The solutions they offer can be customised. Clients have the option of directly using its app or integrating its software development kits (SDKs) on their delivery app. The start-up has over hundred APIs that can be plugged in or out, depending on the client’s use case. “Our biggest customer doesn’t use our app, they’ve built their own app and integrated our APIs. They use our logic and the dashboard,” says Rastogi.
They are also working on a bin packing problem, which nicely ‘ties in with their core thesis of logistics automation’. Bin packing essentially is concerned with maximising packing efficiency, and is used to fill containers as efficiently as possible. This is helpful for large FMCG companies, for whom greater packing efficiency means a potentially big cost saving. “If they increase their efficiency by 1%, it amounts to a yearly saving of Rs.1 crore,” says Rastogi.
Sky is the limit
Going ahead, Locus is looking to expand its client base to non-VC funded businesses, because as Rastogi says, ‘start-ups aaj hain kal nahin’. “Offline businesses like manufacturing have overcapacity, bigger volume and margins are extremely low. Logistics, supply chain are key areas of impact. Locus’ solutions will help improve cost structure and impact bottom-line significantly,” says Ghorpade.
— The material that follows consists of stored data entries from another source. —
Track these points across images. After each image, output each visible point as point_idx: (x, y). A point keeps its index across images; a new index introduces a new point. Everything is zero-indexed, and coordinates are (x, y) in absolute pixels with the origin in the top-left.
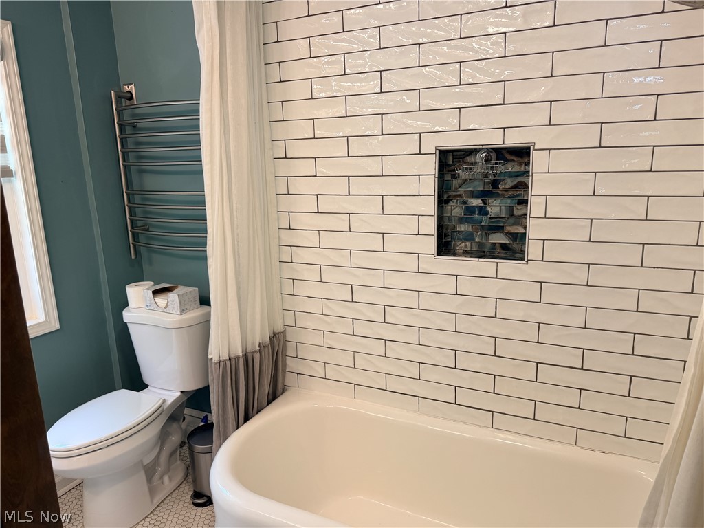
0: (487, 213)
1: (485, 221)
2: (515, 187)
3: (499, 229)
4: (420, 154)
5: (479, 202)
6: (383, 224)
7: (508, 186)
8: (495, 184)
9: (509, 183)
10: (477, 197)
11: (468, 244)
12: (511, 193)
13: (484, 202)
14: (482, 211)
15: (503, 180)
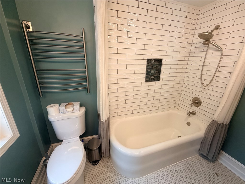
0: (151, 72)
1: (151, 74)
2: (156, 67)
3: (152, 76)
4: (144, 59)
5: (150, 70)
6: (134, 76)
7: (155, 67)
8: (153, 67)
9: (155, 66)
10: (149, 69)
11: (147, 79)
12: (155, 68)
13: (151, 70)
14: (150, 72)
15: (154, 66)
Rastogi is particularly interested in cement companies, a sector which he calls the biggest on-demand sector in India in terms of revenue and transactions. “If there is a shortage of 20 sacks on a construction site, they won’t stop work and will order for some more cement immediately,” says Rastogi. Cement is an undifferentiated commodity and logistics is a huge issue for manufacturers since transportation costs account for 40% of total costs. This is one big opportunity for Locus, since tech penetration in the cement industry remains very low.
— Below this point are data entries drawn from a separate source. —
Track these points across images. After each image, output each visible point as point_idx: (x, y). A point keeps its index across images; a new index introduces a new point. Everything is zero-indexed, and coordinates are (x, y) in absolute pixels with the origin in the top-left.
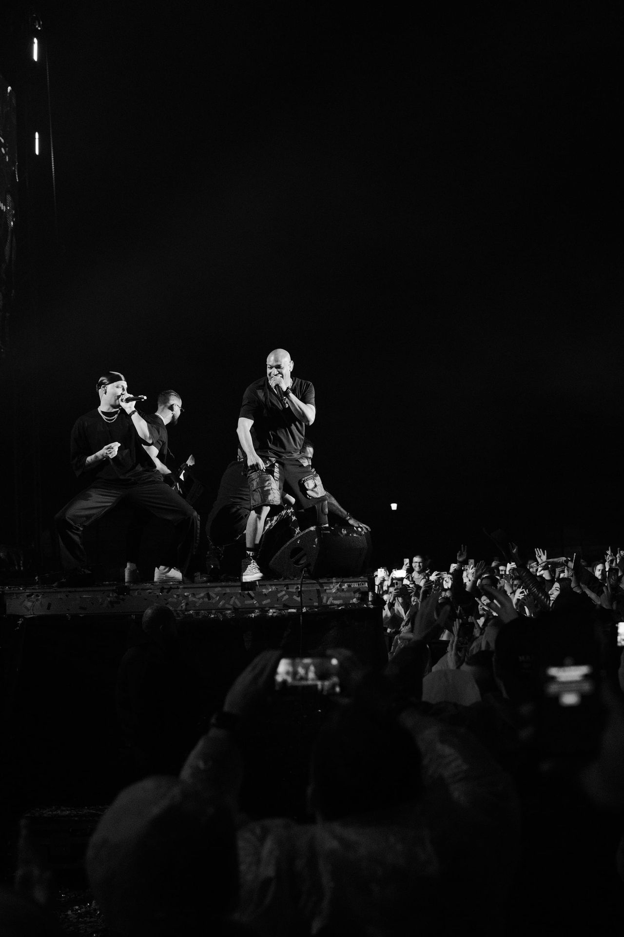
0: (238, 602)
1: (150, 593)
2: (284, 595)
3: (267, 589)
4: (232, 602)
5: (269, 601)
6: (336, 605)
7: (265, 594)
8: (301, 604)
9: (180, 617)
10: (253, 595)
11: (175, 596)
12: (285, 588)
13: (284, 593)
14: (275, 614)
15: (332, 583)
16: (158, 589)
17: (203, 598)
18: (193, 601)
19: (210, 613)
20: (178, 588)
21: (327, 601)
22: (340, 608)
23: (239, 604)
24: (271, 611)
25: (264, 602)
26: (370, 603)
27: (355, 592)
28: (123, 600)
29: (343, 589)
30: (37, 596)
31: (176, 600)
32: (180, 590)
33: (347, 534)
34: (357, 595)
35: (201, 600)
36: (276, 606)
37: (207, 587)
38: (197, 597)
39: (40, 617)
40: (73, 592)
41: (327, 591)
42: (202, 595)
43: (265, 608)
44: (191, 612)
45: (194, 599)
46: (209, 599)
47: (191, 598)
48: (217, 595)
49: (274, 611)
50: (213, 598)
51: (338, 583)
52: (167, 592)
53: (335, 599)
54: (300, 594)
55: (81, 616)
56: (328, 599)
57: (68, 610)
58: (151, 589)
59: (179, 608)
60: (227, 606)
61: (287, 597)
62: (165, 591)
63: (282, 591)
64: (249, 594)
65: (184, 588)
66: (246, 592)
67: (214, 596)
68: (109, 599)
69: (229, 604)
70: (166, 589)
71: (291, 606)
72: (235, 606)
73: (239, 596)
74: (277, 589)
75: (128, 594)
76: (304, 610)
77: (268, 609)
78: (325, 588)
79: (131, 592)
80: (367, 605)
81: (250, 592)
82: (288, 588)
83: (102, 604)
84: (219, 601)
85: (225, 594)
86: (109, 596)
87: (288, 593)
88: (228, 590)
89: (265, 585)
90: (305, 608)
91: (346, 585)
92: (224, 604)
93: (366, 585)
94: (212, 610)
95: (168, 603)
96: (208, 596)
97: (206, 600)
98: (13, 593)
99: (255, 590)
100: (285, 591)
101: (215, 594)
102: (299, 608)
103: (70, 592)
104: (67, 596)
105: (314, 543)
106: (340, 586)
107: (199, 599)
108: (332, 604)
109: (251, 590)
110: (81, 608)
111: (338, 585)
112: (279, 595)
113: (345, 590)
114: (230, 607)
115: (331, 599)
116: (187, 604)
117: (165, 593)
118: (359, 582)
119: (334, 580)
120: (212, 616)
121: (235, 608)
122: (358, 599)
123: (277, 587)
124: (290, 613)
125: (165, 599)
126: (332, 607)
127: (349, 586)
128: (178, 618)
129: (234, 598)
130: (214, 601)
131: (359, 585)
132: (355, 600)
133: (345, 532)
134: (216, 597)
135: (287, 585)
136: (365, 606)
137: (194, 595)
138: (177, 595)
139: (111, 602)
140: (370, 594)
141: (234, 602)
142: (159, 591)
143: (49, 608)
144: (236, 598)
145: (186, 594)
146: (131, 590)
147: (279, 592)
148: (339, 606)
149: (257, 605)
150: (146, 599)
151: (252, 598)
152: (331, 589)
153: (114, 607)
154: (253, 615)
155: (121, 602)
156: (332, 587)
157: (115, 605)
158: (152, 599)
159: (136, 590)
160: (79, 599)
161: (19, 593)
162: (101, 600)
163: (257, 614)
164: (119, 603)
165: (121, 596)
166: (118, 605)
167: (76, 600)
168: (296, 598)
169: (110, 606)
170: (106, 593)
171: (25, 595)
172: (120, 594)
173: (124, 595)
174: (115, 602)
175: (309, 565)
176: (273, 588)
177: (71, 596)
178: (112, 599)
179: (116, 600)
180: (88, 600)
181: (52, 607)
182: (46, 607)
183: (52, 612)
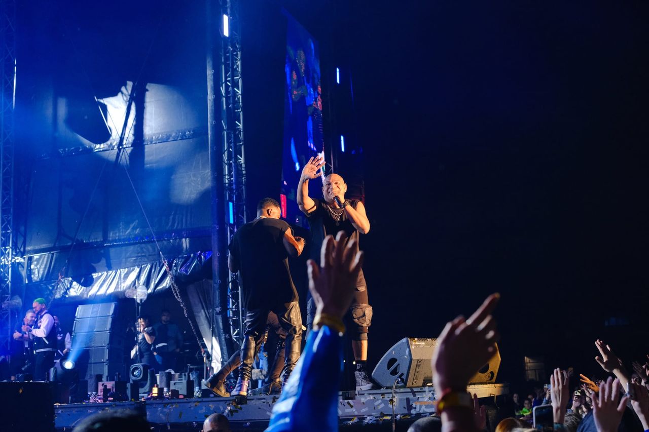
1: (264, 402)
2: (380, 404)
3: (366, 398)
7: (363, 403)
8: (394, 412)
10: (352, 404)
12: (381, 397)
13: (380, 401)
14: (371, 421)
15: (425, 392)
21: (420, 410)
24: (368, 418)
25: (363, 410)
28: (241, 408)
30: (172, 406)
36: (373, 414)
39: (172, 425)
40: (200, 402)
41: (420, 400)
43: (364, 415)
49: (371, 418)
51: (430, 392)
53: (427, 407)
56: (421, 407)
57: (196, 418)
58: (264, 399)
61: (383, 405)
63: (378, 399)
64: (348, 403)
66: (346, 401)
68: (229, 408)
71: (385, 414)
74: (374, 398)
75: (246, 403)
76: (398, 417)
77: (366, 416)
78: (418, 397)
79: (248, 401)
81: (350, 401)
82: (383, 397)
86: (229, 405)
87: (383, 401)
89: (363, 394)
98: (153, 404)
99: (355, 399)
100: (381, 400)
102: (394, 416)
103: (198, 402)
104: (196, 405)
105: (405, 354)
108: (424, 412)
109: (351, 399)
111: (430, 394)
112: (376, 404)
115: (423, 407)
119: (427, 389)
123: (375, 396)
124: (384, 420)
135: (383, 394)
139: (230, 410)
142: (272, 400)
143: (180, 416)
146: (248, 400)
147: (376, 401)
149: (356, 413)
150: (260, 408)
151: (352, 407)
152: (423, 398)
153: (232, 415)
154: (351, 422)
155: (240, 411)
156: (424, 395)
157: (233, 413)
158: (265, 408)
159: (253, 399)
160: (204, 408)
161: (158, 404)
162: (222, 409)
163: (355, 420)
164: (237, 411)
165: (239, 406)
166: (236, 413)
167: (202, 409)
168: (390, 406)
169: (229, 414)
170: (228, 403)
171: (162, 405)
172: (238, 403)
173: (242, 404)
174: (234, 411)
175: (402, 374)
176: (371, 397)
177: (199, 405)
178: (232, 408)
179: (235, 409)
180: (211, 409)
181: (182, 415)
182: (178, 415)
183: (182, 420)
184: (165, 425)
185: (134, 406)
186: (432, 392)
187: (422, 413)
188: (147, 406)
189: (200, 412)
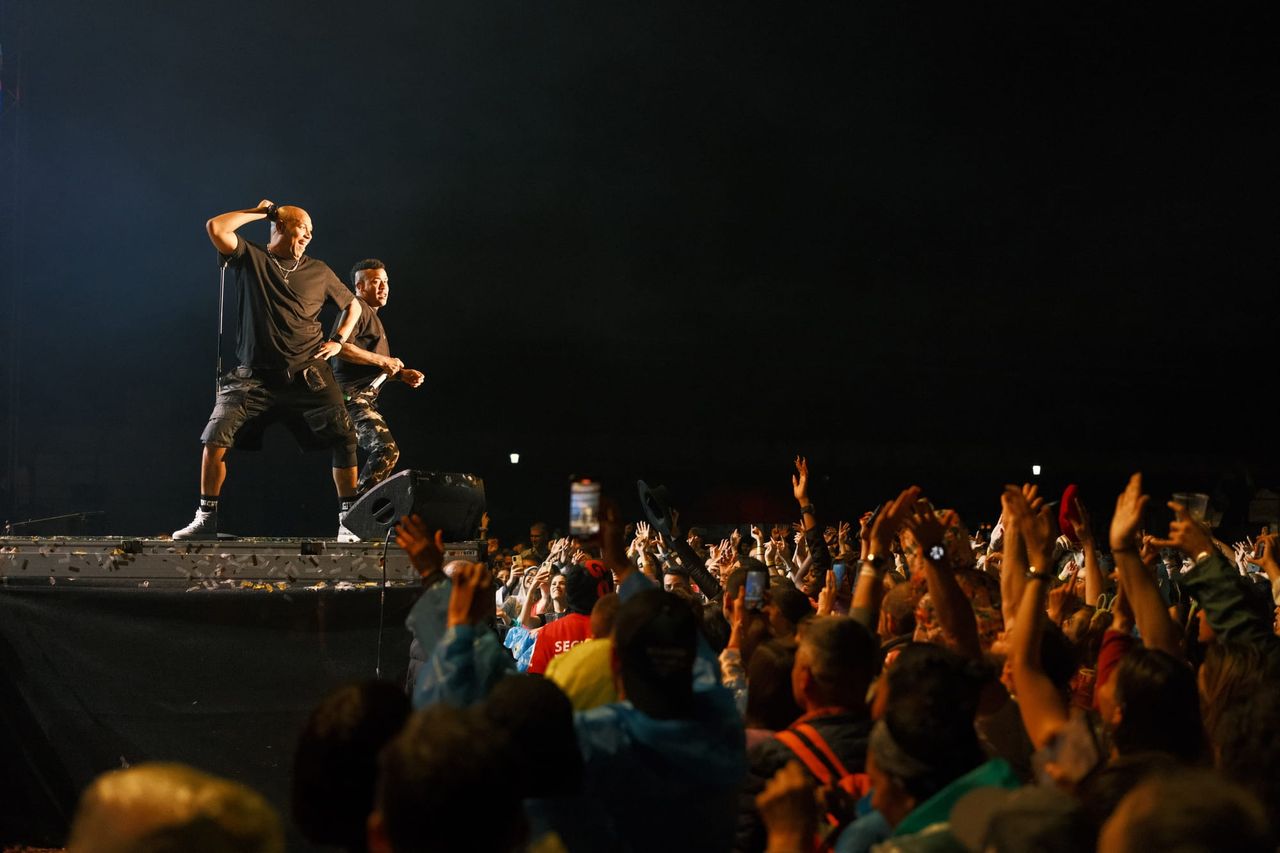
0: (294, 569)
1: (171, 552)
2: (362, 563)
3: (337, 553)
4: (286, 569)
5: (339, 570)
7: (335, 561)
8: (384, 576)
9: (212, 586)
10: (317, 561)
11: (207, 557)
12: (362, 553)
13: (360, 559)
14: (346, 588)
16: (183, 547)
17: (246, 562)
18: (232, 565)
19: (256, 583)
20: (212, 547)
23: (296, 573)
24: (341, 583)
25: (333, 571)
28: (132, 560)
30: (9, 549)
31: (208, 564)
32: (214, 550)
33: (453, 484)
35: (244, 564)
36: (347, 577)
37: (252, 548)
38: (239, 560)
39: (11, 580)
40: (59, 546)
42: (245, 558)
43: (333, 579)
44: (229, 581)
45: (234, 563)
46: (255, 564)
47: (229, 562)
48: (267, 558)
49: (346, 583)
50: (261, 563)
52: (197, 552)
54: (383, 561)
55: (71, 579)
57: (53, 571)
58: (173, 546)
59: (212, 575)
60: (280, 575)
61: (364, 565)
62: (193, 550)
63: (358, 557)
64: (311, 560)
65: (221, 547)
66: (308, 556)
67: (262, 560)
68: (112, 558)
69: (283, 572)
70: (194, 547)
71: (370, 577)
72: (292, 576)
73: (298, 561)
74: (351, 554)
75: (141, 552)
76: (388, 583)
77: (337, 580)
79: (143, 549)
81: (313, 556)
82: (366, 554)
83: (101, 564)
84: (270, 566)
85: (278, 557)
86: (112, 554)
87: (365, 560)
88: (282, 553)
89: (335, 548)
90: (388, 581)
92: (276, 572)
94: (258, 578)
95: (194, 568)
96: (255, 560)
97: (251, 564)
99: (320, 554)
100: (363, 557)
101: (264, 557)
102: (381, 581)
103: (56, 546)
104: (52, 551)
105: (405, 493)
107: (241, 563)
109: (315, 553)
110: (71, 569)
112: (354, 563)
114: (285, 576)
116: (223, 570)
117: (192, 553)
120: (259, 587)
121: (290, 578)
123: (353, 551)
124: (368, 587)
125: (193, 562)
128: (210, 589)
129: (290, 563)
130: (261, 567)
133: (450, 481)
134: (265, 562)
135: (365, 550)
137: (234, 557)
138: (210, 556)
139: (115, 562)
141: (290, 569)
142: (185, 549)
143: (24, 567)
144: (294, 563)
145: (223, 555)
146: (146, 547)
147: (353, 558)
149: (323, 576)
150: (165, 561)
151: (316, 565)
153: (117, 568)
154: (315, 588)
155: (130, 563)
157: (120, 567)
158: (174, 561)
159: (153, 547)
160: (68, 555)
162: (100, 559)
163: (321, 586)
164: (126, 564)
165: (130, 555)
166: (125, 567)
167: (65, 557)
168: (380, 567)
169: (113, 567)
170: (109, 549)
172: (127, 551)
173: (134, 552)
174: (121, 563)
176: (347, 552)
177: (58, 551)
178: (117, 558)
179: (122, 560)
180: (82, 558)
181: (28, 566)
182: (21, 565)
183: (29, 573)
189: (61, 561)
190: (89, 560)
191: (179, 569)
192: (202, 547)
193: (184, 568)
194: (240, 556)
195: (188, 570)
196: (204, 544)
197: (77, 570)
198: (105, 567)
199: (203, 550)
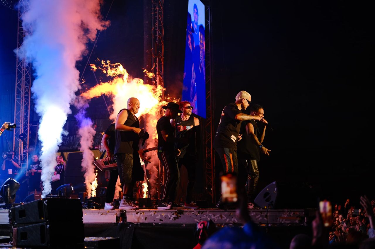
0: (235, 220)
1: (193, 214)
2: (260, 217)
4: (233, 220)
6: (286, 223)
8: (267, 222)
11: (205, 216)
13: (259, 216)
16: (197, 212)
17: (218, 217)
18: (213, 219)
19: (222, 225)
20: (207, 212)
21: (282, 221)
22: (289, 225)
26: (305, 223)
27: (297, 217)
28: (180, 217)
29: (291, 216)
30: (141, 213)
32: (207, 213)
34: (298, 219)
35: (218, 218)
37: (221, 212)
38: (216, 216)
39: (141, 224)
40: (157, 212)
41: (282, 216)
42: (218, 215)
45: (214, 218)
46: (222, 218)
47: (213, 217)
50: (224, 217)
51: (288, 212)
52: (202, 214)
53: (286, 220)
54: (266, 216)
55: (160, 224)
57: (155, 221)
58: (193, 212)
60: (231, 222)
62: (200, 213)
63: (258, 215)
65: (210, 212)
68: (173, 216)
69: (232, 221)
70: (201, 212)
71: (262, 223)
74: (256, 214)
75: (183, 214)
76: (270, 225)
78: (281, 214)
79: (184, 213)
80: (303, 224)
82: (261, 214)
83: (170, 218)
84: (226, 220)
85: (230, 215)
86: (173, 214)
87: (261, 216)
90: (270, 224)
91: (292, 213)
92: (229, 221)
93: (304, 213)
94: (223, 223)
95: (201, 219)
96: (222, 217)
97: (220, 218)
98: (130, 212)
100: (260, 215)
101: (225, 215)
102: (267, 224)
103: (156, 212)
104: (154, 214)
105: (274, 190)
106: (290, 213)
107: (217, 217)
108: (285, 223)
110: (160, 220)
111: (288, 213)
112: (257, 217)
113: (292, 215)
114: (232, 222)
115: (284, 220)
117: (200, 214)
118: (299, 211)
119: (286, 210)
120: (223, 226)
121: (234, 223)
122: (299, 221)
123: (257, 213)
125: (200, 217)
126: (285, 224)
127: (294, 214)
129: (234, 217)
130: (224, 219)
131: (299, 213)
132: (297, 221)
134: (225, 217)
135: (261, 212)
136: (302, 225)
137: (214, 215)
138: (206, 215)
139: (174, 217)
140: (306, 218)
141: (234, 220)
142: (198, 213)
143: (146, 220)
144: (235, 218)
145: (210, 215)
146: (185, 212)
148: (288, 224)
150: (191, 217)
152: (284, 215)
153: (175, 220)
156: (285, 214)
157: (176, 219)
158: (194, 217)
159: (187, 212)
160: (159, 215)
161: (133, 212)
162: (169, 217)
164: (178, 218)
165: (179, 215)
167: (158, 216)
168: (265, 219)
169: (174, 219)
170: (173, 213)
171: (136, 213)
172: (178, 214)
173: (181, 214)
175: (272, 202)
176: (254, 213)
177: (156, 213)
178: (175, 216)
179: (177, 217)
180: (164, 216)
181: (147, 219)
182: (145, 219)
183: (146, 222)
184: (137, 224)
185: (119, 213)
186: (289, 212)
187: (284, 223)
188: (127, 213)
189: (157, 217)
190: (166, 217)
191: (196, 220)
192: (203, 212)
193: (197, 219)
194: (216, 215)
195: (199, 220)
196: (204, 211)
197: (162, 220)
198: (171, 219)
199: (204, 213)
An industry executive, a prospective customer of Locus, who did not wish to be named says, “The main advantage of Locus is in enabling real-time decision making. What we follow today is the hub and spoke model, which is not very efficient.” Of course, this will involve some investment from the company in equipping transporters with smartphones and training them. “More than cost saving, something like Locus can help me capture opportunities I miss out on and increase revenue. Sometimes we don’t have vehicles ready. With this, I can take my inventory close to the customer, and fulfill requests as they keep popping up,” he says.
Logistics is a $300 billion industry riddled with inefficiencies. The cost of logistics in India as a percentage of GDP is 12%, compared to 5% for advanced economies. Aided by GST, which is set to eliminate some of its structural inefficiencies, it is an industry ripe for tech disruption. As Locus acquires more clients and data, it is also planning to get into strategic logistics consulting, advising companies on where they should establish their warehouses and optimise costs. It is still early days, but if Locus is able to convince offline businesses to adopt its technology, it will be a real game- changer both for the start-up and the industry. This factor, coupled with its sophisticated technology offering, makes Locus a start-up to watch out for.